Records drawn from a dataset
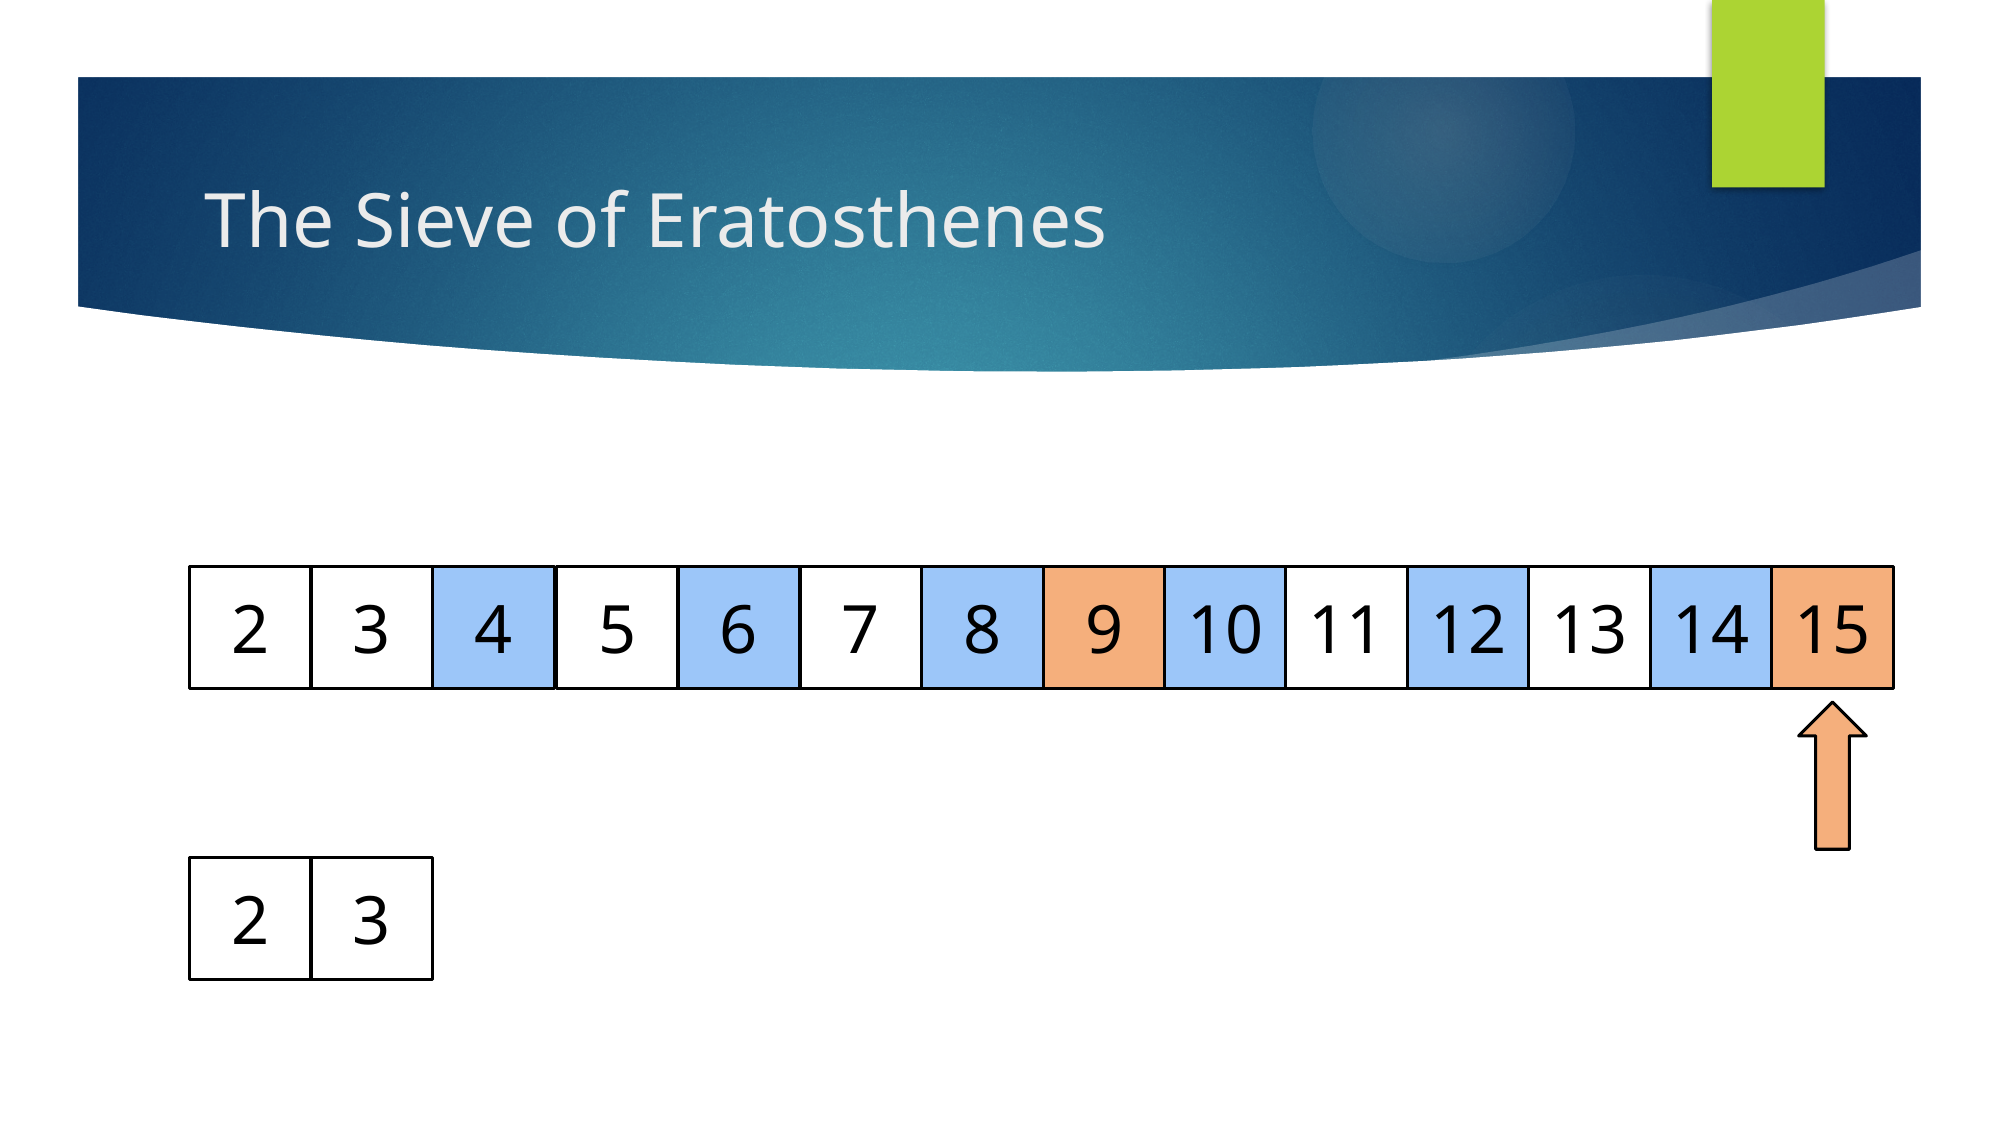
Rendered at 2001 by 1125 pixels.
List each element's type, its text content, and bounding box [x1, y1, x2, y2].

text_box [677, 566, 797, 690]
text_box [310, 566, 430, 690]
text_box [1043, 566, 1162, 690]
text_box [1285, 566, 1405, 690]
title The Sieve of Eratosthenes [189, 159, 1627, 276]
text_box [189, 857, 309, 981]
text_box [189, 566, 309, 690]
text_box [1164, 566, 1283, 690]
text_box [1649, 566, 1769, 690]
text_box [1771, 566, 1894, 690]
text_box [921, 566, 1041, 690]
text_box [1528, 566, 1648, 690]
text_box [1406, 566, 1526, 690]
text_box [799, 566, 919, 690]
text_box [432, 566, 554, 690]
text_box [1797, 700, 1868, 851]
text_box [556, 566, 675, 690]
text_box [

[The problem] Quote only the lines from the one containing "text_box [1771, 566, 1894, 690]" through the final line of the records, with both ends included.

[Task solution]
text_box [1771, 566, 1894, 690]
text_box [921, 566, 1041, 690]
text_box [1528, 566, 1648, 690]
text_box [1406, 566, 1526, 690]
text_box [799, 566, 919, 690]
text_box [432, 566, 554, 690]
text_box [1797, 700, 1868, 851]
text_box [556, 566, 675, 690]
text_box [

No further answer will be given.